I am trying to prove the following are equivalent

1. $(X_t,\mathcal{F}_t)$ is a submartingale, i.e. $E[X_t|\mathcal{F}_s]\ge X_s\;\forall t\ge s$
2. $\int_A X_t dP\ge \int_A X_s dP, \;\;\;\forall A\in\mathcal{F}_s$

Is my attempt below correct? Is there any better/quicker way?

Answer 1

Using the same reasoning as in this post, we can see that for random variables $Y$, $Z$ which are $\mathcal{G}$-measurable, $Y\ge Z$ iff $E[Y1_A]\ge E[Z1_A]$ for every $A\in\mathcal{G}$.

$1)\implies 2)$ : Suppose $E[X_t|\mathcal{F}_s]\ge X_s$ . Since $1_A$ is positive we get by the monotonicity of expectation that $E[E[X_t|\mathcal{F}_s]1_A]\ge E[X_s1_A]$. But since $E[E[X_t|\mathcal{F}_s]1_A]=E[E[X_t1_A]|\mathcal{F}_s]=E[X_t1_A]$ the result follows.
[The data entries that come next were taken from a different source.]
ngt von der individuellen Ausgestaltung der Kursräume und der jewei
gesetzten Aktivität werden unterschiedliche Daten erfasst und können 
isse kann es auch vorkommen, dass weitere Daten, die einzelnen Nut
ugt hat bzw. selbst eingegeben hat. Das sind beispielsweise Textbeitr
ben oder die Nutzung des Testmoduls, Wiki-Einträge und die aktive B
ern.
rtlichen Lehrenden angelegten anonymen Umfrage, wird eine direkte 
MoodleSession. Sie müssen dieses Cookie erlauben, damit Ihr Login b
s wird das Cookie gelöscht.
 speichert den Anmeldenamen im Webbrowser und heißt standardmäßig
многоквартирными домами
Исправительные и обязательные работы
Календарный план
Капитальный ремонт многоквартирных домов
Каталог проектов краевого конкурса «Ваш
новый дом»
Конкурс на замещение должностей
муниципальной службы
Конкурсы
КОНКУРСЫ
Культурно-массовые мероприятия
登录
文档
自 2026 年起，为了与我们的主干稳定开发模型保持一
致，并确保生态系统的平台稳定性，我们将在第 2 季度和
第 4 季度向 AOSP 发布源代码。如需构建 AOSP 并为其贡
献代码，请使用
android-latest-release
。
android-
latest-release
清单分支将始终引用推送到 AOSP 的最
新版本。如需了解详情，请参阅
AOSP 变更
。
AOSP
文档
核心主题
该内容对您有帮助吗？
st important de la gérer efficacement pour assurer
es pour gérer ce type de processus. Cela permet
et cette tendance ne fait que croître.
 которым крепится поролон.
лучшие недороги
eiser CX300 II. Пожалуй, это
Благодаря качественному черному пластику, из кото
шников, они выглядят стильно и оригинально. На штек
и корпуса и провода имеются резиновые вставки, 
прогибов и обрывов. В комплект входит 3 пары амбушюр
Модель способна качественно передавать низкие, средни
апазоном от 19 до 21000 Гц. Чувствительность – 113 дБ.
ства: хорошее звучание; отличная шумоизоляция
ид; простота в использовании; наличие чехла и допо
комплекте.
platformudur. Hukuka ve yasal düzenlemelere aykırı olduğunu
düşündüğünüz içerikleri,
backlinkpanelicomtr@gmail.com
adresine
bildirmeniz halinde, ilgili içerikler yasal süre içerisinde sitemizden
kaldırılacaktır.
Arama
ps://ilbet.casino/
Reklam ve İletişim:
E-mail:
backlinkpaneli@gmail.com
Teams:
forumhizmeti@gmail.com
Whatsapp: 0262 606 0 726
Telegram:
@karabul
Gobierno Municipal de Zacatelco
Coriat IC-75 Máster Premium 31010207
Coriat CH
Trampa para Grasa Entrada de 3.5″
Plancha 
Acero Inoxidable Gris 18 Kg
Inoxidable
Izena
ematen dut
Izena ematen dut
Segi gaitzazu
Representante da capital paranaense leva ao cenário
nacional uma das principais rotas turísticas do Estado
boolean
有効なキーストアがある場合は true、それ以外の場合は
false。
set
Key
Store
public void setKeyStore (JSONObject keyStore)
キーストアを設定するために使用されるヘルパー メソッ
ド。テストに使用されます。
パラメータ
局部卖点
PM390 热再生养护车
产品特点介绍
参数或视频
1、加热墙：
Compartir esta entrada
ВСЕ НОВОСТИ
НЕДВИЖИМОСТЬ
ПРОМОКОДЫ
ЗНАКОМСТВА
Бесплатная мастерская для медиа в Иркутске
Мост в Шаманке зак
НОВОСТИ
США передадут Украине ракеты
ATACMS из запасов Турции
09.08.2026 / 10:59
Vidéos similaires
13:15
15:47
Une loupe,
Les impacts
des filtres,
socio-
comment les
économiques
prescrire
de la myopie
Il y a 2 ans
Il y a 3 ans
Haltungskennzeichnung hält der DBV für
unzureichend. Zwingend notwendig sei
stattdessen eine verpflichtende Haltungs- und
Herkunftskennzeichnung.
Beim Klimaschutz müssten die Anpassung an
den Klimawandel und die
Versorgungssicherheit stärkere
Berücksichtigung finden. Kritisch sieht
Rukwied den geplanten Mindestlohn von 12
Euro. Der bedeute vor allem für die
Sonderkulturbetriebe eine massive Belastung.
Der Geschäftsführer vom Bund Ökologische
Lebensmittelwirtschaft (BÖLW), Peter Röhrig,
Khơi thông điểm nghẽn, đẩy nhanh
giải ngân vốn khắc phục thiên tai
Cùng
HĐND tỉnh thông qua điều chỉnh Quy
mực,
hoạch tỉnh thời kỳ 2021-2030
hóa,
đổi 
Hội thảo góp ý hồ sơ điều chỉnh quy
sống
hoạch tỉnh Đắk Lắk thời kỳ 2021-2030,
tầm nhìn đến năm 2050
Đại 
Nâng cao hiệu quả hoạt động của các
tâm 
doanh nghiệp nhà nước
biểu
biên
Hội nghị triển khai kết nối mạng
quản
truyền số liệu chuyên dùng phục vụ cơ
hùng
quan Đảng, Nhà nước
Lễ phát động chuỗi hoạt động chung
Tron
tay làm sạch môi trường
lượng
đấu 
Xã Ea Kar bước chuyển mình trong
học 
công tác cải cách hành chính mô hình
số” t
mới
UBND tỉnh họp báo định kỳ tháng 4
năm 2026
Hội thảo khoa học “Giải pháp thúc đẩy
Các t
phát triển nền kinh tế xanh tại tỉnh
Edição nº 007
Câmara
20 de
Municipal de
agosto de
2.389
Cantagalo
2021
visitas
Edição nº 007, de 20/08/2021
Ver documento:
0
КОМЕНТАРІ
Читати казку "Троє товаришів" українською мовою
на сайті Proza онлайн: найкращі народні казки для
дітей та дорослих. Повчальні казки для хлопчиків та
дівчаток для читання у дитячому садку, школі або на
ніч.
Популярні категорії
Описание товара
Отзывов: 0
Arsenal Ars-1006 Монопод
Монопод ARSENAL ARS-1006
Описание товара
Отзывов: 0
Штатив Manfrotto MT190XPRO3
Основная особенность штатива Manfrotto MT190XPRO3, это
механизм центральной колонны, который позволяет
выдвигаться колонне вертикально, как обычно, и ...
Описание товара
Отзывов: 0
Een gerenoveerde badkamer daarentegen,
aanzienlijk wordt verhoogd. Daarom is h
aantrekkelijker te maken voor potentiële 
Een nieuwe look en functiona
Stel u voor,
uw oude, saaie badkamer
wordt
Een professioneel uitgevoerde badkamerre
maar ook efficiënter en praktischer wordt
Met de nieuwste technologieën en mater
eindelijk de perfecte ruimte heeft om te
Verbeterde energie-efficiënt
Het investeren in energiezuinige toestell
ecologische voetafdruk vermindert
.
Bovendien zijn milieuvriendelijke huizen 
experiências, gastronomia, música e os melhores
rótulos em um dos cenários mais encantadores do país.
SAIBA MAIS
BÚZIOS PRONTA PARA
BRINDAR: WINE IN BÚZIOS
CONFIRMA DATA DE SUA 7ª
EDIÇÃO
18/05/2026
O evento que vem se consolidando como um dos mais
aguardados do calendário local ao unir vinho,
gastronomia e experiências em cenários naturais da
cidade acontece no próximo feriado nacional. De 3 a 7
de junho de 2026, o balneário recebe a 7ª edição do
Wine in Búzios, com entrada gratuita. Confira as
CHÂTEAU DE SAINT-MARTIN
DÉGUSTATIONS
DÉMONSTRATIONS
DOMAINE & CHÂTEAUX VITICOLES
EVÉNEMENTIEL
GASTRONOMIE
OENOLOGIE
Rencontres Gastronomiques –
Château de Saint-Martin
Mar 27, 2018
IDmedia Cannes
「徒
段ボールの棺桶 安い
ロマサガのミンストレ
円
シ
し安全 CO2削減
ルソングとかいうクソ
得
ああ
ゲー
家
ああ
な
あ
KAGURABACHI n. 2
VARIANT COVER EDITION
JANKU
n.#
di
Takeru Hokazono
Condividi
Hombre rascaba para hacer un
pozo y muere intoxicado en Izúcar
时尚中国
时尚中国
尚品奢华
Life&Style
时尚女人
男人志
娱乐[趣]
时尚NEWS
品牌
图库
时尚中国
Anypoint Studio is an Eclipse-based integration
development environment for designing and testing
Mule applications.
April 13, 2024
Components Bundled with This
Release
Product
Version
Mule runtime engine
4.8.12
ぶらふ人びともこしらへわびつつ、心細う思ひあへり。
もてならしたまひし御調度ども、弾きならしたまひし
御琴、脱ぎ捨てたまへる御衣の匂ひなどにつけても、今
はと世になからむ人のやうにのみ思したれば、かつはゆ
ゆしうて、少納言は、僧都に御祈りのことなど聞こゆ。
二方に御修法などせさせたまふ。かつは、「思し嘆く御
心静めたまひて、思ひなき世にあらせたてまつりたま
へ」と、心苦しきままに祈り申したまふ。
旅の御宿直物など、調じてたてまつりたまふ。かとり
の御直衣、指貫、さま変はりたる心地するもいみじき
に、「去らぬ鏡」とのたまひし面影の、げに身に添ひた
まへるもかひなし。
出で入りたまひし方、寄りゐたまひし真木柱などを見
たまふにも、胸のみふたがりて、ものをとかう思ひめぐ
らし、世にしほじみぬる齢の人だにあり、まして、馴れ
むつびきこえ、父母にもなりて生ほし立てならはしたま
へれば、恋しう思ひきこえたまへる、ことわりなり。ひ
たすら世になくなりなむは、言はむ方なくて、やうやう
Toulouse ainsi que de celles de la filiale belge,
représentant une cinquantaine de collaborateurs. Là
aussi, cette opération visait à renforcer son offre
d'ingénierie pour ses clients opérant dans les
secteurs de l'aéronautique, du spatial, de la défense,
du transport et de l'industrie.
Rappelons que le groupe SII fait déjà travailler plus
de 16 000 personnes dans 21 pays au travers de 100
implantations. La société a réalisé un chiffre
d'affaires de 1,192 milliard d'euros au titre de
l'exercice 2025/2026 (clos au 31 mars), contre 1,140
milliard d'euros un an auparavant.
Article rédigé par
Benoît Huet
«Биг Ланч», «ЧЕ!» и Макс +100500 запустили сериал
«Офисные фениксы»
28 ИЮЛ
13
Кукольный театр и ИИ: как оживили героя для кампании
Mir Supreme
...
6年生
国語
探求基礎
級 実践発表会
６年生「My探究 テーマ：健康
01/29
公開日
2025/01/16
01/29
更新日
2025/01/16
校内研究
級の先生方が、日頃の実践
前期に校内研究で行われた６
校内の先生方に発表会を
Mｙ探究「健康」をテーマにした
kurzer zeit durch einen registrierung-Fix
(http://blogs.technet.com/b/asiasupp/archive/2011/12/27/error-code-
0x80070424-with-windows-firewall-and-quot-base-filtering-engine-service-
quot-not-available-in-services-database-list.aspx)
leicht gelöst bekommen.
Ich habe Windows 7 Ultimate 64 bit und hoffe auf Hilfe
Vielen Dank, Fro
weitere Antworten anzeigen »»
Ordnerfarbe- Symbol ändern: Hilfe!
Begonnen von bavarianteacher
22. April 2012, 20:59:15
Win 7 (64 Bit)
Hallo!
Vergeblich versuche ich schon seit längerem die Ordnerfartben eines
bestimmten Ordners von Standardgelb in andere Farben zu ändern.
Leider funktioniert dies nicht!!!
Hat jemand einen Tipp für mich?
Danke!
$2\implies 1)$ : Suppose $E[X_t1_A]\ge E[X_s1_A]$ for every $A\in\mathcal{F}_s$. Now note $E[X_t1_A]=E[E[X_t1_A]|\mathcal{F}_s]=E[E[X_t|\mathcal{F}_s]1_A]$ so we get $E[E[X_t|\mathcal{F}_s]1_A]\ge E[X_s1_A]$ for every $A\in\mathcal{F}_s$ and so by the remark at the beginning combined with the fact that $E[X_t|\mathcal{F}_s]$ is $\mathcal{F}_s$-measurable, we get $E[X_t|\mathcal{F}_s]\ge X_s$.